An Overview of Intellectual Property Concepts and Issues Part III: Copyrights

Prior articles addressing patent and trademark intellectual property concerns have appeared in this column.In this third part of the four part series, we now look to the intellectual property known as copyrights.

Copyright protection provides a monopoly on the expression of an idea, not the idea itself. Any expression can be copyrighted, and the copyright attaches as soon as the expression is fixed in some tangible or perceptible form. A copyright subsists in an original work of authorship fixed in any tangible medium of expression, now known or later developed, from which it can be perceived, reproduced, or otherwise communicated, either directly or with the aid of a machine or device. The term “original work of authorship” has not been statutorily defined, but is defined at common law as being comprised of two essential elements: expenditure of intellectual effort, and originality. Ingenuity, uniqueness, and esthetic merits are not required. Originality means that the work owes its creation to the author, which in turn means that the work is not slavishly or mechanically copied from others.

Literary, musical, dramatic, graphic, sculptural, architectural, and audiovisual works are all eligible for copyright protection. Compilations, collections and derivative works based upon one or more preexisting works, such as a translation, musical arrangement, dramatization, fictionalization, motion picture version, sound recording, art reproduction, abridgement, condensation, or any other form in which a work may be recast, transformed or adopted including a work consisting of editorial revisions, annotations, elaborations, or other modifications also represent original works of authorship.

Copyrights are initially owned by the author of the work. In case of a joint work, the authors are co-owners of copyright. In case of work made for hire, the employer of the person for whom the work was prepared is considered the author, and, unless the parties have expressly agreed otherwise in a written instrument signed by them, owns all of the rights comprised in the copyright. Work made for hire is a work prepared by an employee within the scope of employment, or a work specially ordered or commissioned for a statutorily prescribed use, if the parties expressly agree in a “written instrument singed by them” that the work shall be considered a work made for hire.

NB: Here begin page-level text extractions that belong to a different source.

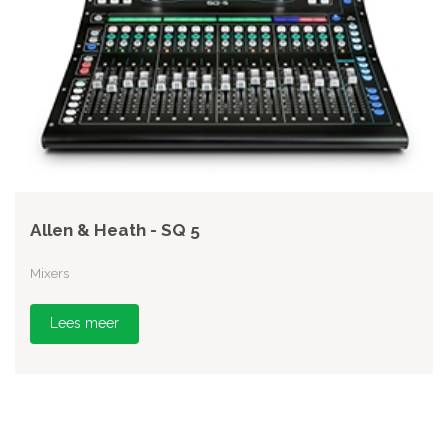
Allen & Heath - SQ 5
Mixers
Lees meer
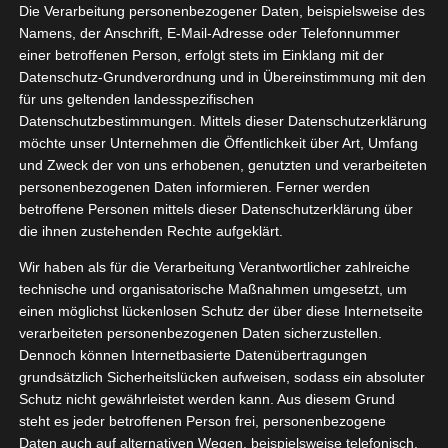
Die Verarbeitung personenbezogener Daten, beispielsweise des
Namens, der Anschrift, E-Mail-Adresse oder Telefonnummer
einer betroffenen Person, erfolgt stets im Einklang mit der
Datenschutz-Grundverordnung und in Übereinstimmung mit den
für uns geltenden landesspezifischen
Datenschutzbestimmungen. Mittels dieser Datenschutzerklärung
möchte unser Unternehmen die Öffentlichkeit über Art, Umfang
und Zweck der von uns erhobenen, genutzten und verarbeiteten
personenbezogenen Daten informieren. Ferner werden
betroffene Personen mittels dieser Datenschutzerklärung über
die ihnen zustehenden Rechte aufgeklärt.
Wir haben als für die Verarbeitung Verantwortlicher zahlreiche
technische und organisatorische Maßnahmen umgesetzt, um
Gulmarg – Go Round! Package –
einen möglichst lückenlosen Schutz der über diese Internetseite
Deluxe – im Himalaya wandern
verarbeiteten personenbezogenen Daten sicherzustellen.
Dennoch können Internetbasierte Datenübertragungen
Wandern im Himalaya in Gulmarg in Kaschmir, im
grundsätzlich Sicherheitslücken aufweisen, sodass ein absoluter
Norden Indiens Wer gerne im
Schutz nicht gewährleistet werden kann. Aus diesem Grund
steht es jeder betroffenen Person frei, personenbezogene
Daten auch auf alternativen Wegen, beispielsweise telefonisch,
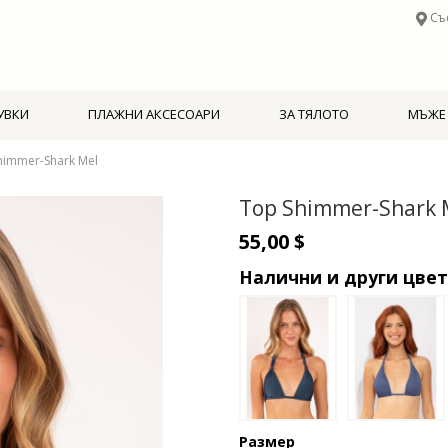
Съ
УВКИ
ПЛАЖНИ АКСЕСОАРИ
ЗА ТЯЛОТО
МЪЖЕ
himmer-Shark Mel
Top Shimmer-Shark 
55,00 $
Налични и други цве
Размер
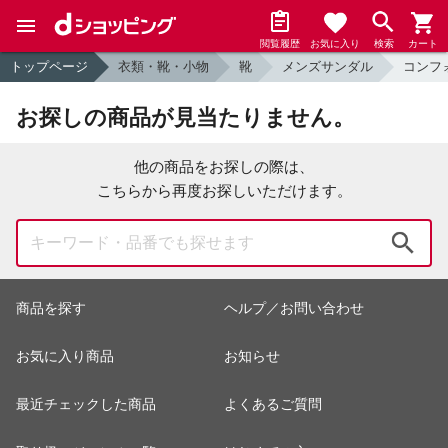
閲覧履歴
お気に入り
検索
カート
トップページ
衣類・靴・小物
靴
メンズサンダル
コンフ
お探しの商品が見当たりません。
他の商品をお探しの際は、
こちらから再度お探しいただけます。
検索
商品を探す
ヘルプ／お問い合わせ
お気に入り商品
お知らせ
最近チェックした商品
よくあるご質問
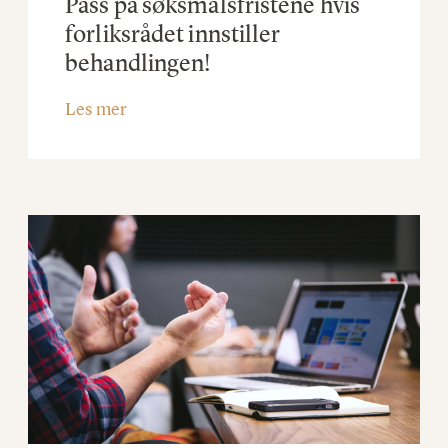
Pass på søksmålsfristene hvis
forliksrådet innstiller
behandlingen!
Les mer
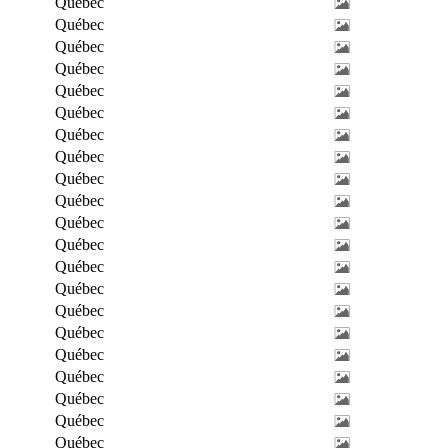
Québec
Québec
Québec
Québec
Québec
Québec
Québec
Québec
Québec
Québec
Québec
Québec
Québec
Québec
Québec
Québec
Québec
Québec
Québec
Québec
Québec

Violation of any of the exclusive rights (to reproduce, adopt, distribute, perform or display) of the copyright owner or of the attribution and integrity rights of the author results in copyright infringement. The material elements of infringement are access to the protected work and substantial unauthorized copying. Additionally, a relevant inquiry is whether there is substantial similarity as to the general ideas and expression so as to constitute infringement. If infringement is found, remedies can include an injunction to prevent further copying, impounding and disposition of infringing articles, and monetary damages.